Generally, the regulatory arrangements in the UK, overseen by
the Stem Cell Steering Committee, are working well. Nevertheless,
it is important to avoid overburdening this area of science with
unnecessary bureaucracy. In this regard it maybe useful to re-emphasise
several key points:
1. Once a line of hES cells has been established
in culture, it is just thatnamely a group of cells, and
it is no longer an embryo. At that stage, most work that responsible
researchers would wish to undertake is not controversial and,
given that the cell line exists, there are no special ethical
issues that pertain to most experiments in culture that may be
performed. At this stage, the major ethical milestone, namely
whether or not to use an embryo to derive an ES cell line, has
been passed. It is important for maintaining the research momentum
with established lines that regulation and oversight are kept
to a minimum.
2. Discussion of the regulation of human
ES cell lines has often made the tacit assumption that one embryo
gives rise to one ES cell line. While this is true for the initial
line derived from an embryo, research with that line will undoubtedly
lead quickly to the formation of a large number of sublines with
special features for continued research, and even eventual application.

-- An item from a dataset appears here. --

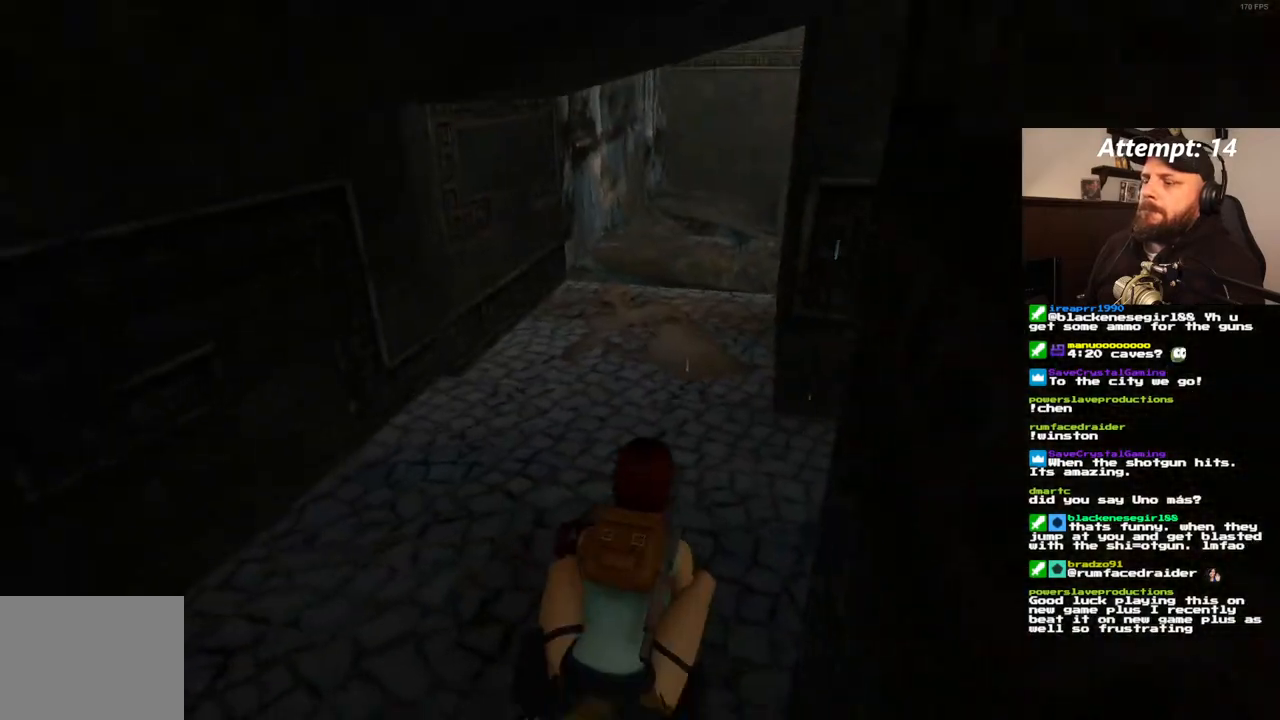
{"dt_ms": 500, "buttons": ["DPAD_UP", "DPAD_LEFT"], "left_stick": "center", "right_stick": "center", "events": [[133, "DPAD_UP", "down"], [400, "DPAD_LEFT", "down"]]}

For example, variants may be produced by the introduction of specific
genes by genetic modification. Such techniques and resulting distinct
sublines will be of great importance as tools for taking stem
cell research forward. Any rules concerning the use, registration
or other disposition of human ES lines must be framed in a way
that will be workable given the very large number of "lines'
that might emerge from research with a small number of initial
lines.
3. Research with human ES cell lines, like
research with any other cell lines or biological tools, will involve
collaborations between different research groups, and also the
need for independent groups to verify the findings made by any
one team. Therefore it is important that human ES cell lines,
and especially variant sublines, are easily transferred from one
research team to another. There is a danger that inappropriately
framed rules could hinder the rapid and timely transfer of lines
between labs, and this must be avoided in any drafting of future
rules if research with human ES cells is to be vigorously pursued.
OTHER MATTERS
Much discussion about human ES cells focuses
upon their use in therapies for serious disease. However, it should
also be recognised that they offer potential for assisting drug
screening and toxicology screening, in ways that will provide
significant advances over current methods. Thus, the use of established
human ES lines will allow the development of standardised human
target cells for many of the assays that are currently required.
At present such assays must be performed with animal cells (which
may differ in their response from their human counterparts), or
with established human cells (which are often tumour cells and
may differ significantly from normal cells), or with clinical
samples of tissues (which are increasingly difficult to acquire
and are, in any case, quite variable from batch to batch).